[[ PROVIDED TEXT open ]]

Activist silence over Sudan speaks volumes

Forces that mobilized over Gaza have, in the case of atrocities being committed in Sudan, fallen almost entirely silent

Sudan
Sudanese refugees who fled from the Rapid Support Forces (Getty)

The city of El Fasher, long a symbolic and strategic stronghold in Darfur, has in recent days become the site of atrocities so grave that the United Nations has openly warned of the risk of genocide. Videos reviewed by the Office of the High Commissioner for Human Rights show scores of unarmed men executed in cold blood, some lying dead at the feet of Rapid Support Forces fighters, others dragged off and detained. Journalists and aid workers have disappeared. The last remaining functional hospital was shelled, killing patients and staff. The Saudi Maternity Hospital, once…

The city of El Fasher, long a symbolic and strategic stronghold in Darfur, has in recent days become the site of atrocities so grave that the United Nations has openly warned of the risk of genocide. Videos reviewed by the Office of the High Commissioner for Human Rights show scores of unarmed men executed in cold blood, some lying dead at the feet of Rapid Support Forces fighters, others dragged off and detained. Journalists and aid workers have disappeared. The last remaining functional hospital was shelled, killing patients and staff. The Saudi Maternity Hospital, once a rare lifeline, is now a mass grave.

Volker Türk, the UN High Commissioner for Human Rights, has confirmed that his office is receiving “multiple, alarming reports” of summary executions and ethnically motivated killings. He has also warned of sexual violence, the targeting of civilians, and the use of starvation as a weapon.

In January 2025, the United States government officially recognized the situation in Darfur as a genocide. That designation was based on documented patterns of targeted violence against the Masalit and other ethnic groups, carried out by the RSF with deliberate and systematic brutality. What is happening in El Fasher now appears to be a continuation of that same pattern, on a new and terrifying scale.

[[ PROVIDED TEXT closed ]]
[[ EXTRACTED MATERIAL open ]]

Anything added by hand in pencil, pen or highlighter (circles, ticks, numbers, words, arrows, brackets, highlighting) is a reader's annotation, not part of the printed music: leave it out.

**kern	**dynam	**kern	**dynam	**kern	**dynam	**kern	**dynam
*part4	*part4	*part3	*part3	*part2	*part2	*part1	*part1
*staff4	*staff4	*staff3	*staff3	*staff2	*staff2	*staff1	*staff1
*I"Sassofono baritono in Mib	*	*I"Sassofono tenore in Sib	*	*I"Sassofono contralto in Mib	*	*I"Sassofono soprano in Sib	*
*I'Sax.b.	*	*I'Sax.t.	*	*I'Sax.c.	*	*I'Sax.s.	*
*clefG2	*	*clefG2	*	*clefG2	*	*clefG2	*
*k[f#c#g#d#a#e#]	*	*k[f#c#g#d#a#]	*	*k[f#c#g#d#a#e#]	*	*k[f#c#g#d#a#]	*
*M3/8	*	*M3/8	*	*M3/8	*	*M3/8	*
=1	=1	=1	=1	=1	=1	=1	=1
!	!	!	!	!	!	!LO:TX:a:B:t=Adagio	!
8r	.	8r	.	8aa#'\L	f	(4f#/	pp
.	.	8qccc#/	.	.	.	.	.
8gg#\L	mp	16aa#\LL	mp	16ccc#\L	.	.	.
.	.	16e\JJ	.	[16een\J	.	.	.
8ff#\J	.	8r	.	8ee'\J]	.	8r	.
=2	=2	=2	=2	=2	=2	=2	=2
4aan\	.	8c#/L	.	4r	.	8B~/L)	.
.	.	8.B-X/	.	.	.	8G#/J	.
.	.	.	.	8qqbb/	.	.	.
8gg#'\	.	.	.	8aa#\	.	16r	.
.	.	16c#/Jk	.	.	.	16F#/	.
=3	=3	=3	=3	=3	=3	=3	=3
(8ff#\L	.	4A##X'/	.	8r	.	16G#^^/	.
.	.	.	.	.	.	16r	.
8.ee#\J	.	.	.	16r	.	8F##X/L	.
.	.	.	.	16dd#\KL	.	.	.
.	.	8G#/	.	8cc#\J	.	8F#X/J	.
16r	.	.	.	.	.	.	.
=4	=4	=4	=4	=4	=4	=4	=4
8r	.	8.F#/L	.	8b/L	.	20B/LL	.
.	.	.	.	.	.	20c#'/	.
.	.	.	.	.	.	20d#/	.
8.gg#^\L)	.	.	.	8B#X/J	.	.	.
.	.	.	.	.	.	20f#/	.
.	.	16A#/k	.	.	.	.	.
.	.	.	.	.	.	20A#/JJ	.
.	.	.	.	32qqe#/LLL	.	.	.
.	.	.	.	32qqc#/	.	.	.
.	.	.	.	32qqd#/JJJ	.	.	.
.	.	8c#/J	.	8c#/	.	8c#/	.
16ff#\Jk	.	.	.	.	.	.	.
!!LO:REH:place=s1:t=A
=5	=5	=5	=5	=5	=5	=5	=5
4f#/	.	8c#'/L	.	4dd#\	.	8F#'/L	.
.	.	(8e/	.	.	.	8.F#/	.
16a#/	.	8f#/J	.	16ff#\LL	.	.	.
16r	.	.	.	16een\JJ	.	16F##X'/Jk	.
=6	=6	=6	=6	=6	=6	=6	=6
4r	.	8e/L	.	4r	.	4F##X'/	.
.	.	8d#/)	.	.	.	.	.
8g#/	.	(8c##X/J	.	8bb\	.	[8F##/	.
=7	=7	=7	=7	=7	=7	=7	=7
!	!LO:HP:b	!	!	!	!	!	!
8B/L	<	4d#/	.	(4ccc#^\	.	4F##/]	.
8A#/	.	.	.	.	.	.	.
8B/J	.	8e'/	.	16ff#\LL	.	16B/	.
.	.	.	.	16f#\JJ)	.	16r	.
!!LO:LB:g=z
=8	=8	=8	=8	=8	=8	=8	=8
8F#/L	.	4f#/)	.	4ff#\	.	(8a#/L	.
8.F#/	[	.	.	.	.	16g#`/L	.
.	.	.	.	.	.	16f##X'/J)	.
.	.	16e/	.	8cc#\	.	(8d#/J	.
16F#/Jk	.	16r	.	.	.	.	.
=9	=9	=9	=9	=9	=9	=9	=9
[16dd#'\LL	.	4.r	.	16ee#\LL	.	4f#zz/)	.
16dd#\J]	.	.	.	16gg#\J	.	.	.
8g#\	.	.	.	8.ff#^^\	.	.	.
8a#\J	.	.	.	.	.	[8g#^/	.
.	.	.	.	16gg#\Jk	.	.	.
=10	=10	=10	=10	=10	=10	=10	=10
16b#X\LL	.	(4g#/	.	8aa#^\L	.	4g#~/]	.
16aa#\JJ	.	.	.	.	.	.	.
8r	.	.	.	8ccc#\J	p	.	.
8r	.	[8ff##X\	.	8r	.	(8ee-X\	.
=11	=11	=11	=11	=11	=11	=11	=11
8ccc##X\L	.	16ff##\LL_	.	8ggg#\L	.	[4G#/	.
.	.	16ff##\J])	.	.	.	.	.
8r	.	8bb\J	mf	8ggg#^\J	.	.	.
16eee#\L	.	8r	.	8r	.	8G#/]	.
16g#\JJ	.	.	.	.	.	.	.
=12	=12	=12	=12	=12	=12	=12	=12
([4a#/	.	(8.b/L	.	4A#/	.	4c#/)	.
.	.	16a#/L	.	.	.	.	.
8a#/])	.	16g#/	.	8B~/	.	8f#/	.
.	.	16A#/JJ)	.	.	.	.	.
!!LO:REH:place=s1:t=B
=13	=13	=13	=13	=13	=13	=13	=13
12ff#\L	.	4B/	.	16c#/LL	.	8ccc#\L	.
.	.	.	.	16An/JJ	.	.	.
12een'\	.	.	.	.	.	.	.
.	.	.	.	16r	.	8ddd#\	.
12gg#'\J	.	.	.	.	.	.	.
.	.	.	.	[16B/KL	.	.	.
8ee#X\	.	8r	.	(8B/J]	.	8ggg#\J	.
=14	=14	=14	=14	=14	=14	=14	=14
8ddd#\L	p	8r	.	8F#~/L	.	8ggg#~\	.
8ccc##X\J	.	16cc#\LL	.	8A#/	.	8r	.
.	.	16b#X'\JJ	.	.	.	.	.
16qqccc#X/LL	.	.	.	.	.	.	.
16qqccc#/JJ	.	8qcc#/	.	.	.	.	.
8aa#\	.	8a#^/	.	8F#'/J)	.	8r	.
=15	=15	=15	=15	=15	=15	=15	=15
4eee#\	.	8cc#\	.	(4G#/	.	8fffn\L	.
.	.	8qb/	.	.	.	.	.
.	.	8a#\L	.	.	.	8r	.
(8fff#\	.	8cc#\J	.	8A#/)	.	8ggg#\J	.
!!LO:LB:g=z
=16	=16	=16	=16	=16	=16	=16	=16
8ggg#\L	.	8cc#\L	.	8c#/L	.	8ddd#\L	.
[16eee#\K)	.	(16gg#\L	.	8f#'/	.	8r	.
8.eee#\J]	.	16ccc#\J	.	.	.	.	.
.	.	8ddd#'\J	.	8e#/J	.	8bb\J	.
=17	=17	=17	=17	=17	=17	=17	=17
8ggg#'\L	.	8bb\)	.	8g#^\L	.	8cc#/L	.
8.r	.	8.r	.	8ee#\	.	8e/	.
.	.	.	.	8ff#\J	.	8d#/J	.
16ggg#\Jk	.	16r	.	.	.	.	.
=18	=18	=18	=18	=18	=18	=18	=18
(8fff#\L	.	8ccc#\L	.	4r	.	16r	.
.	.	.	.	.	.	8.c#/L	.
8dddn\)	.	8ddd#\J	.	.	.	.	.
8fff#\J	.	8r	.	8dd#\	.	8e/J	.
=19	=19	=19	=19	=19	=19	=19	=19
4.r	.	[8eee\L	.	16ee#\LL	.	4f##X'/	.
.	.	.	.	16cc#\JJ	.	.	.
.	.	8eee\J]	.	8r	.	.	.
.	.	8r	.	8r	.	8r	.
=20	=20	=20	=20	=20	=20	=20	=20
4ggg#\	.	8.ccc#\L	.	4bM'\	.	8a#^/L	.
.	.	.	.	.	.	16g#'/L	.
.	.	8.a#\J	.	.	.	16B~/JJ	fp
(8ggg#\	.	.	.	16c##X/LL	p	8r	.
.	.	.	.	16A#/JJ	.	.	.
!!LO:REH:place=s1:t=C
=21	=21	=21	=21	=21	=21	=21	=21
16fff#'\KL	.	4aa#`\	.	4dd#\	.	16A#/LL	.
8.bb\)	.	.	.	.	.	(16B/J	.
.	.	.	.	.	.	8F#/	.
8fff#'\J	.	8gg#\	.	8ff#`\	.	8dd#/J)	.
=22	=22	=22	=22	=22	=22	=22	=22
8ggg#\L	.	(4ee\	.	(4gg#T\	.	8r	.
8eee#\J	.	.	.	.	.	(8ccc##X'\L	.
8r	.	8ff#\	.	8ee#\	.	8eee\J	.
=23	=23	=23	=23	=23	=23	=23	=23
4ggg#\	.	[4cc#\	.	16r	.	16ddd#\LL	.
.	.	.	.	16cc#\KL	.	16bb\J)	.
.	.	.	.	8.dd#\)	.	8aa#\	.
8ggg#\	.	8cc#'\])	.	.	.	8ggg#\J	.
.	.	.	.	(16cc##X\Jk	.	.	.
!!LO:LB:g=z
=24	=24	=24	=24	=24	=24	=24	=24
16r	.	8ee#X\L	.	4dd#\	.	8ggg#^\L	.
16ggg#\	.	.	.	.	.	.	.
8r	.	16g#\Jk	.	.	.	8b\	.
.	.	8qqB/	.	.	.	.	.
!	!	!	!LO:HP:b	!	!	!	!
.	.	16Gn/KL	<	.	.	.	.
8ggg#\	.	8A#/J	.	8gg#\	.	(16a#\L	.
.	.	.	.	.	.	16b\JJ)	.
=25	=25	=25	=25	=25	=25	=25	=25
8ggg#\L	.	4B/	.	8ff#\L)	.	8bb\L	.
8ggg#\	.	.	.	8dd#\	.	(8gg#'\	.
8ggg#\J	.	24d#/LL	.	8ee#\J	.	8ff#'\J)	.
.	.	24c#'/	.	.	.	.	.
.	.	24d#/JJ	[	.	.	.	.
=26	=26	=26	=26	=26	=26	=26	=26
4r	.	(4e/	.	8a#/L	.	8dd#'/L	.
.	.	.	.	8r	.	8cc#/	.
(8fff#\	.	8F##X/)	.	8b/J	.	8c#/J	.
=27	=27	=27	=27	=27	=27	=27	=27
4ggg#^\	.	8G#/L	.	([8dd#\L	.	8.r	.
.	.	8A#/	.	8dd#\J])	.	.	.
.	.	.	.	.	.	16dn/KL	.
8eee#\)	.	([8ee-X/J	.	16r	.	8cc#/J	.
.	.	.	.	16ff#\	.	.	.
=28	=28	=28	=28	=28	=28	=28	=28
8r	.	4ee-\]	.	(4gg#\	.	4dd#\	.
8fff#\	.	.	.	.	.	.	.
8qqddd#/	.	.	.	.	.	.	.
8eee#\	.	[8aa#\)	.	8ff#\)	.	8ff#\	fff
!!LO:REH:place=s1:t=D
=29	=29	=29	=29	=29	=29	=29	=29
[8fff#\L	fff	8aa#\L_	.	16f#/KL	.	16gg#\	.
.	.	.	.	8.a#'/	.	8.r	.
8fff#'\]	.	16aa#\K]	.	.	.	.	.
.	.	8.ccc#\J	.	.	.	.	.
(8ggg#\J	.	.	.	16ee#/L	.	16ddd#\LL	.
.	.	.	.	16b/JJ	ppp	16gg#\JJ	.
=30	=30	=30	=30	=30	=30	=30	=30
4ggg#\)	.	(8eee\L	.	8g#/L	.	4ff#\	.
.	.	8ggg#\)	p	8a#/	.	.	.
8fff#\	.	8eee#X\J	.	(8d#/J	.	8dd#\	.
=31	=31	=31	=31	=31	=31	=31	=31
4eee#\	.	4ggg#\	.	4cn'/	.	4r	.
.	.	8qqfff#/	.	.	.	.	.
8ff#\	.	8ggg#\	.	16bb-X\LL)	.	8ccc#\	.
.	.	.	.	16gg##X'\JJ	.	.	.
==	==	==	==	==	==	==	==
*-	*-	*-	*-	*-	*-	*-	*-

[[ EXTRACTED MATERIAL closed ]]

BRIEF »
Answer these questions from the article on El Fasher:
1. What has the Saudi Maternity Hospital become?
2. Who is named as the UN High Commissioner for Human Rights?
3. In what month and year did the United States government officially recognize the situation in Darfur as a genocide?
The material shown above is separate from the text.

TASK OUTPUT »
1. A mass grave.
2. Volker Türk.
3. January 2025.